*** Opening of Page excerpt ***

Times Colonist

‘Hodgepodge’ of OD data hinders response: experts

- GEORDON OMAND

VANCOUVER — Hundreds have died across the country, but the true magnitude of Canada’s surging opioid crisis remains unknown because of the “hodgepodge” of different methods provinces use to track overdoses, experts say.

There is no standardiz­ed, countrywid­e protocol for how overdoses are categorize­d, nor is there a consistent timeline for reporting, which experts say makes it all but impossible to come up with an accurate pan-Canadian snapshot.

They say the lack of comparable, timely data from across the country restricts policy makers, academics and service providers from understand­ing the problem, designing responses and assessing the success of these interventi­ons.

Government officials, medical experts and those with first-hand experience of drug dependence gathered in Ottawa on Friday for a two-day summit aimed at discussing how to address the opioid problem.

David Juurlink, head of pharmacolo­gy and toxicology at the Sunnybrook Health Sciences Centre in Toronto, said the absence of any reliable, real-time federal data on opioid overdoses makes it difficult to identify so-called hot spots that require immediate attention.

“We need to find a way to get as much informatio­n in as close to real time as possible on not just opioid fatalities, but non-fatal overdoses as well,” Juurlink said in an interview.

Some provinces are improving the timeliness of their reporting, especially B.C. and Alberta, which have been hardest hit by what B.C.’s chief medical officer has called a public-health emergency. Other provinces publish overdose data months or sometimes years late.

But the challenge isn’t insurmount­able, as evidenced by steps taken in other jurisdicti­ons. The State of Maryland developed a monitoring system capable of detecting an overdose and automatica­lly notifying the authoritie­s in under a week after it was forced to deal with its opioid crisis.

“We pretty much know what we’re talking about within two to three days,” said David Fowler, Maryland’s chief medical officer.

Fowler described how an on-site laboratory dedicated exclusivel­y to the medical examiner’s office runs day and night, five days a week. It then alerts the Drug Enforcemen­t Agency and the state health department of any relevant overdose results. “So public health and public safety are getting a constant feed,” Fowler said, pegging the system’s cost for a state of six million people at $1.5 million a year.

*** Close of Page excerpt ***
*** Opening of Data supplied ***

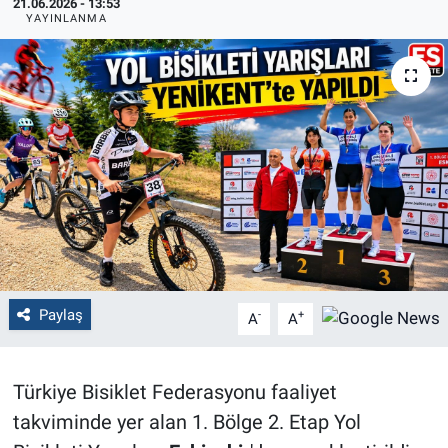
21.06.2026 - 13:53
YAYINLANMA
Politika
Bilecik
Kütahya
Gezi
Genel
Çevre
Paylaş
-
+
A
A
Yerel
Türkiye Bisiklet Federasyonu faaliyet
Magazin
takviminde yer alan 1. Bölge 2. Etap Yol
Bilim ve Teknoloji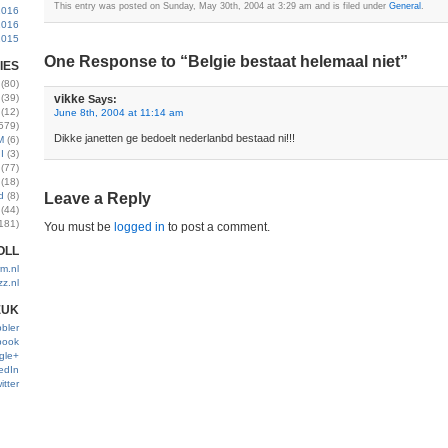
This entry was posted on Sunday, May 30th, 2004 at 3:29 am and is filed under
General
.
2016
2016
2015
One Response to “Belgie bestaat helemaal niet”
IES
(80)
(39)
vikke
Says:
(12)
June 8th, 2004 at 11:14 am
579)
Dikke janetten ge bedoelt nederlanbd bestaad ni!!!
M
(6)
I
(3)
(77)
(18)
d
(8)
Leave a Reply
(44)
181)
You must be
logged in
to post a comment.
OLL
m.nl
zz.nl
EUK
bler
book
gle+
edIn
itter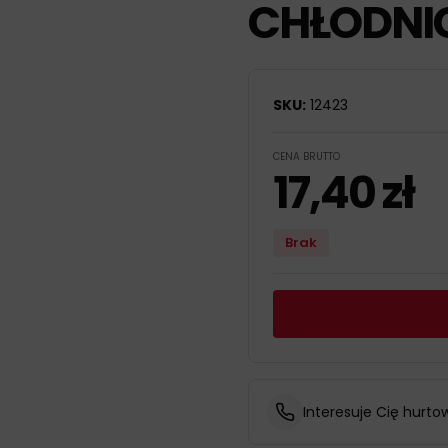
CHŁODNI
SKU:
12423
CENA BRUTTO
17,40
zł
Brak
Interesuje Cię hurto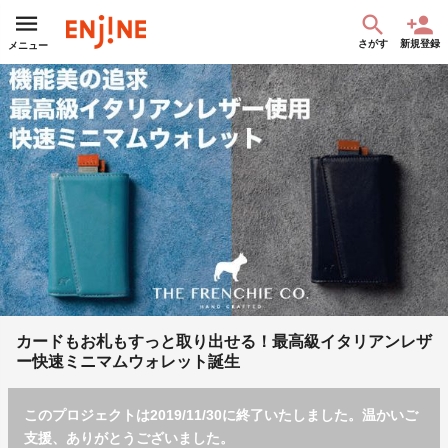
さがす
新規登録
メニュー
カードもお札もすっと取り出せる！最高級イタリアンレザ
ー快速ミニマムウォレット誕生
このプロジェクトは2019/11/30に終了いたしました。温かいご
支援、ありがとうございました。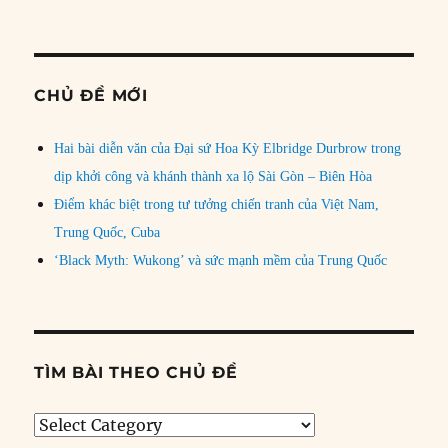
CHỦ ĐỀ MỚI
Hai bài diễn văn của Đại sứ Hoa Kỳ Elbridge Durbrow trong
dịp khởi công và khánh thành xa lộ Sài Gòn – Biên Hòa
Điểm khác biệt trong tư tưởng chiến tranh của Việt Nam,
Trung Quốc, Cuba
‘Black Myth: Wukong’ và sức mạnh mềm của Trung Quốc
TÌM BÀI THEO CHỦ ĐỀ
Tìm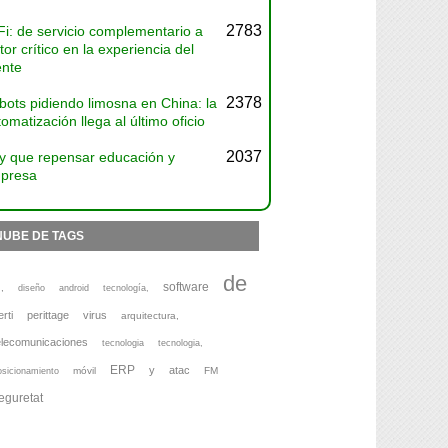
2783
Fi: de servicio complementario a
tor crítico en la experiencia del
ente
2378
bots pidiendo limosna en China: la
omatización llega al último oficio
2037
y que repensar educación y
presa
NUBE DE TAGS
de
software
,
diseño
android
tecnología,
erti
perittage
virus
arquitectura,
elecomunicaciones
tecnologia
tecnologia,
ERP
y
atac
móvil
FM
osicionamiento
eguretat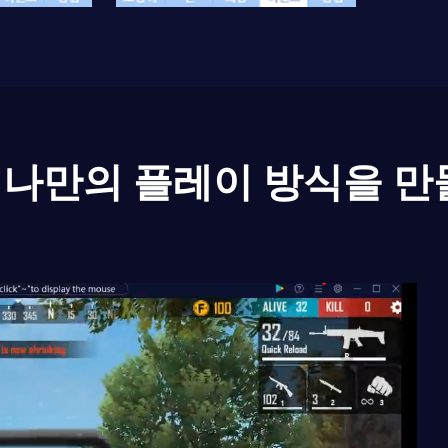
나만의 플레이 방식을 만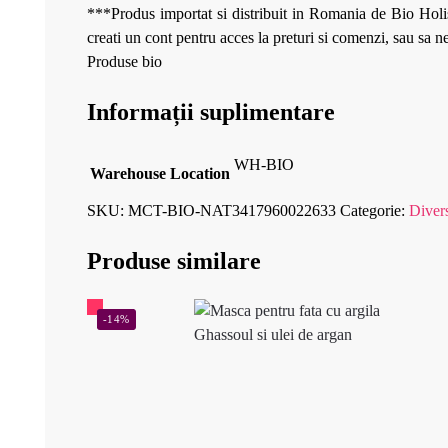
***Produs importat si distribuit in Romania de Bio Holis
creati un cont pentru acces la preturi si comenzi, sau sa 
Produse bio
Informații suplimentare
WH-BIO
Warehouse Location
SKU:
MCT-BIO-NAT3417960022633
Categorie:
Diver
Produse similare
-14%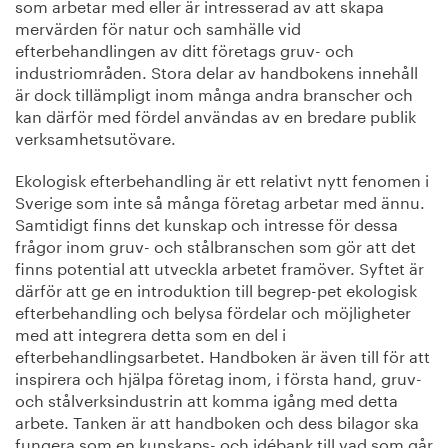
som arbetar med eller är intresserad av att skapa
mervärden för natur och samhälle vid
efterbehandlingen av ditt företags gruv- och
industriområden. Stora delar av handbokens innehåll
är dock tillämpligt inom många andra branscher och
kan därför med fördel användas av en bredare publik
verksamhetsutövare.
Ekologisk efterbehandling är ett relativt nytt fenomen i
Sverige som inte så många företag arbetar med ännu.
Samtidigt ﬁnns det kunskap och intresse för dessa
frågor inom gruv- och stålbranschen som gör att det
ﬁnns potential att utveckla arbetet framöver. Syftet är
därför att ge en introduktion till begrep-pet ekologisk
efterbehandling och belysa fördelar och möjligheter
med att integrera detta som en del i
efterbehandlingsarbetet. Handboken är även till för att
inspirera och hjälpa företag inom, i första hand, gruv-
och stålverksindustrin att komma igång med detta
arbete. Tanken är att handboken och dess bilagor ska
fungera som en kunskaps- och idébank till vad som går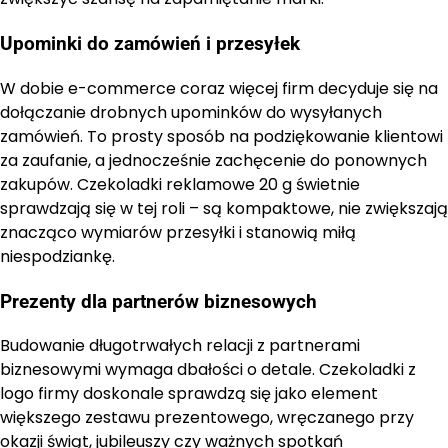
Upominki do zamówień i przesyłek
W dobie e-commerce coraz więcej firm decyduje się na
dołączanie drobnych upominków do wysyłanych
zamówień. To prosty sposób na podziękowanie klientowi
za zaufanie, a jednocześnie zachęcenie do ponownych
zakupów. Czekoladki reklamowe 20 g świetnie
sprawdzają się w tej roli – są kompaktowe, nie zwiększają
znacząco wymiarów przesyłki i stanowią miłą
niespodziankę.
Prezenty dla partnerów biznesowych
Budowanie długotrwałych relacji z partnerami
biznesowymi wymaga dbałości o detale. Czekoladki z
logo firmy doskonale sprawdzą się jako element
większego zestawu prezentowego, wręczanego przy
okazji świąt, jubileuszy czy ważnych spotkań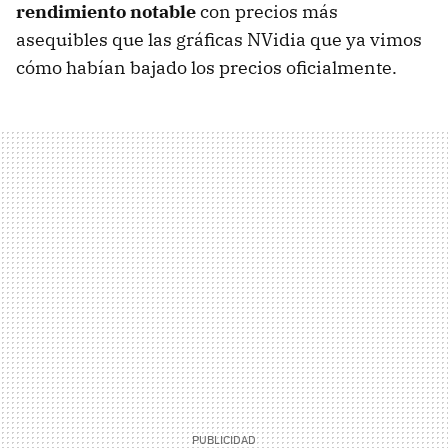
rendimiento notable
con precios más
asequibles que las gráficas NVidia que ya vimos
cómo habían bajado los precios oficialmente.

*** Close of Data supplied ***

*What needs to be done*: In the article on overdose data, rewrite the paragraph beginning "Fowler described how an on-site laboratory" as a short bulleted list that keeps its main facts.

*Answer space*:
- An on-site lab serves only the medical examiner's office and runs day and night, five days a week.
- It alerts the Drug Enforcement Agency and the state health department of any relevant overdose results.
- Public health and public safety get a constant feed.
- The system costs $1.5 million a year for a state of six million people.